Testo della pagina:
'''

Meno riuscita la scena in cui un tribuno su un palco munito di megafono affronta temi di politica teatrale che andrebbero invece indagati con più profondità piuttosto che lanciati sulla folla come sampietrini. Quale il ruolo dello spettatore? E la ricerca non si è allontanata da lui? Non protegge una torre d’avorio incomprensibile? E lo spettatore cosa vuole? Divertirsi e non pensare? Dormire? Forse sognare?

WS Tempest è spettacolo che, come consuetudine del Teatro del Lemming, propone una relazione con lo spettatore molto diretta, quasi aggressiva. Fin dagli ormai lontani anni ’90 quando vidi un loro lavoro per la prima volta (era Edipo), fui colto da un certo disagio per questo confronto pugnace con gli attori. Si è quasi dei pugili impegnati in una lotta. Il mio disagio è comune a tutti quelli che assistono ai loro lavori e non può essere altrimenti. Vi è sempre qualcosa di illecito quando l’attore ti tocca, perché in quel momento non è uomo, è posseduto da forze altre e misteriose, è privo di identità nota perché in lui appaiono anche spettri di un altrove. L’attore quando fa il suo mestiere come si deve è prima di tutto sciamano.

Essere nella zona di azione degli attori, è essere clandestini in una terra pericolosa di cui non si conoscono usi e costumi. Il pubblico è materiale di scena, attore inconsapevole, parte di un gioco di cui non comprende pienamente le regole, e per quanto più attivo che quando semplicemente seduto al suo posto, resta passivo e inerme.

Certo queste cose sulle modalità del Lemming sono già state dette e quindi queste mie parole non aggiungono né tolgono niente, eppure nonostante ormai si sappia quale sia la modalità e quindi la si accetti di buon grado e non sia più una sorpresa, il disagio resta e mi obbliga a ripormi il problema come nel lontano passato. E penso anche che laddove WS Tempest funziona di più è proprio quando abbandona quella modalità aggressiva, e torna a essere immagine distante che appare come un miraggio, più che presenza fisica che contatta e contagia lo spettatore.

WS Tempest è un’esperienza teatrale complessa e impegnativa, che non lascia indifferenti e colpisce per la forza delle sue immagini. Una modalità altra di partecipare a un evento scenico nonostante tutte le perplessità che propone.

'''

Righe fornite:
'''

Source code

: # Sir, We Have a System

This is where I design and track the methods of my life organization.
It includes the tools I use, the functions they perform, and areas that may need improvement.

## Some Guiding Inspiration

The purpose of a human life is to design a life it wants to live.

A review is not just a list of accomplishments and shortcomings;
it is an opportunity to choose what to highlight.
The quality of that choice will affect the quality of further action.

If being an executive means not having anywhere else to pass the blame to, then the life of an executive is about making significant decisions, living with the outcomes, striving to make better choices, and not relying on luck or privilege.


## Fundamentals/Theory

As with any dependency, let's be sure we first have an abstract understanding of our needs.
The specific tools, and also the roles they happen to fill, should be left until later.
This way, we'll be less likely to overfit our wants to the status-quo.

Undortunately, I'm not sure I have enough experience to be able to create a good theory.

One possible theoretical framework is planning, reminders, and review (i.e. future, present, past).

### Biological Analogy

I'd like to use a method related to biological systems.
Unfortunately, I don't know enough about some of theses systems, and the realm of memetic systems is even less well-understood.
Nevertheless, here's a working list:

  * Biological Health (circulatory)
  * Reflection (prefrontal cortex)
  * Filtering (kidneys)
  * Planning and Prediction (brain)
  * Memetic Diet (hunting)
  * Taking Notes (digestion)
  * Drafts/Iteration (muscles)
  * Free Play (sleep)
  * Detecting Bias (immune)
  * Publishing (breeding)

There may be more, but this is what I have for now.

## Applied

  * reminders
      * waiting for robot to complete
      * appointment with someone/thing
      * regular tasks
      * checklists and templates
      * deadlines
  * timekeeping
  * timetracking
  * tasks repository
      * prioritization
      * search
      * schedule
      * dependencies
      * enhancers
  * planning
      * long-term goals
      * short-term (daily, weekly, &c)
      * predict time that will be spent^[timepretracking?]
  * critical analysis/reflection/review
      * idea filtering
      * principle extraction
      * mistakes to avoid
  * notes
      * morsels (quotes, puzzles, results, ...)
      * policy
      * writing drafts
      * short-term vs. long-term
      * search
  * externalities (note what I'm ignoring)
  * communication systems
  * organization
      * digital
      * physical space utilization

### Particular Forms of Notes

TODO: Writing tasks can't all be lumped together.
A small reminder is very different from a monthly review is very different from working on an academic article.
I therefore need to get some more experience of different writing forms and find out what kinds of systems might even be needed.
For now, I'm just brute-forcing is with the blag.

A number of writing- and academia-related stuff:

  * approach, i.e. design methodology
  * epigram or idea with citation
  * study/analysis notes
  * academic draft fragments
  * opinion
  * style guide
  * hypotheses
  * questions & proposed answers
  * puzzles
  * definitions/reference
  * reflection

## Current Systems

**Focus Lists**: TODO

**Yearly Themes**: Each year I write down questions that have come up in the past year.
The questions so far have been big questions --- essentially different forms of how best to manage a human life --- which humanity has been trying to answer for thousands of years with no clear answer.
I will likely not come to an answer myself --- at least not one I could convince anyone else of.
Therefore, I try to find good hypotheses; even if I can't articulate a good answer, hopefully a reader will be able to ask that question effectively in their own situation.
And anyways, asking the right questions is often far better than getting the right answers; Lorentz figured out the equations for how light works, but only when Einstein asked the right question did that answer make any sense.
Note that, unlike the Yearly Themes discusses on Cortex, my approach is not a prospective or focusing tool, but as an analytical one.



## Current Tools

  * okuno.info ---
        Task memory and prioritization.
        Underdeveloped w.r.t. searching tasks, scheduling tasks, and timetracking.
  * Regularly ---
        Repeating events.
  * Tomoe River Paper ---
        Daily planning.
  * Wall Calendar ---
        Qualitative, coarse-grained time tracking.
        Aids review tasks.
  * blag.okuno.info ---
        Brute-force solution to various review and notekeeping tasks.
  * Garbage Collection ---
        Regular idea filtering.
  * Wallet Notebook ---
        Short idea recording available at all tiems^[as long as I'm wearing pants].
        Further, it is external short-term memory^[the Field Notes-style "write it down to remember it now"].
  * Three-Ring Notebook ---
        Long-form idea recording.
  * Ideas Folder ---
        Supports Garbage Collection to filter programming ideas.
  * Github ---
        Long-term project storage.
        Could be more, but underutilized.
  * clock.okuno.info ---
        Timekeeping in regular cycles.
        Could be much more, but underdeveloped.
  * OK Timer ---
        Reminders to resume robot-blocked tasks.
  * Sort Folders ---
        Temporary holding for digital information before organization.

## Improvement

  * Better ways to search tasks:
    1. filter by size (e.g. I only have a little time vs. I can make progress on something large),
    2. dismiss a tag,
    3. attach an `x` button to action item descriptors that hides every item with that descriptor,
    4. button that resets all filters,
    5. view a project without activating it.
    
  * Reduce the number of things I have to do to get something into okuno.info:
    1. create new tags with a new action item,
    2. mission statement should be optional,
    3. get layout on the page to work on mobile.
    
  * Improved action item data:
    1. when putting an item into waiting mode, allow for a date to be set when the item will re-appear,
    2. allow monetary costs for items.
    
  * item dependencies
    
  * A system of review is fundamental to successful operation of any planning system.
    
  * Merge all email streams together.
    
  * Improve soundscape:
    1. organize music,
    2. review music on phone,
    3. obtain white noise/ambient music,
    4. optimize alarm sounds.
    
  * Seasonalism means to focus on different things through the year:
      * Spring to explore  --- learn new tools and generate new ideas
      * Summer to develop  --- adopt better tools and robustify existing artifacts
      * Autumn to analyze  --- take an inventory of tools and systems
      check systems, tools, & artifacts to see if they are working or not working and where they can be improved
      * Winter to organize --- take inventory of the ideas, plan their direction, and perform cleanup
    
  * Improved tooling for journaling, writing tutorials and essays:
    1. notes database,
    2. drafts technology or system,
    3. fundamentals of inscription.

'''

Le sue istruzioni:
Estragga dal testo su WS Tempest il passo che comincia dalle parole "WS Tempest è un’esperienza" e termina dopo le parole "perplessità che propone.", senza alcuna modifica.

Risultato dell'esercizio:
WS Tempest è un’esperienza teatrale complessa e impegnativa, che non lascia indifferenti e colpisce per la forza delle sue immagini. Una modalità altra di partecipare a un evento scenico nonostante tutte le perplessità che propone.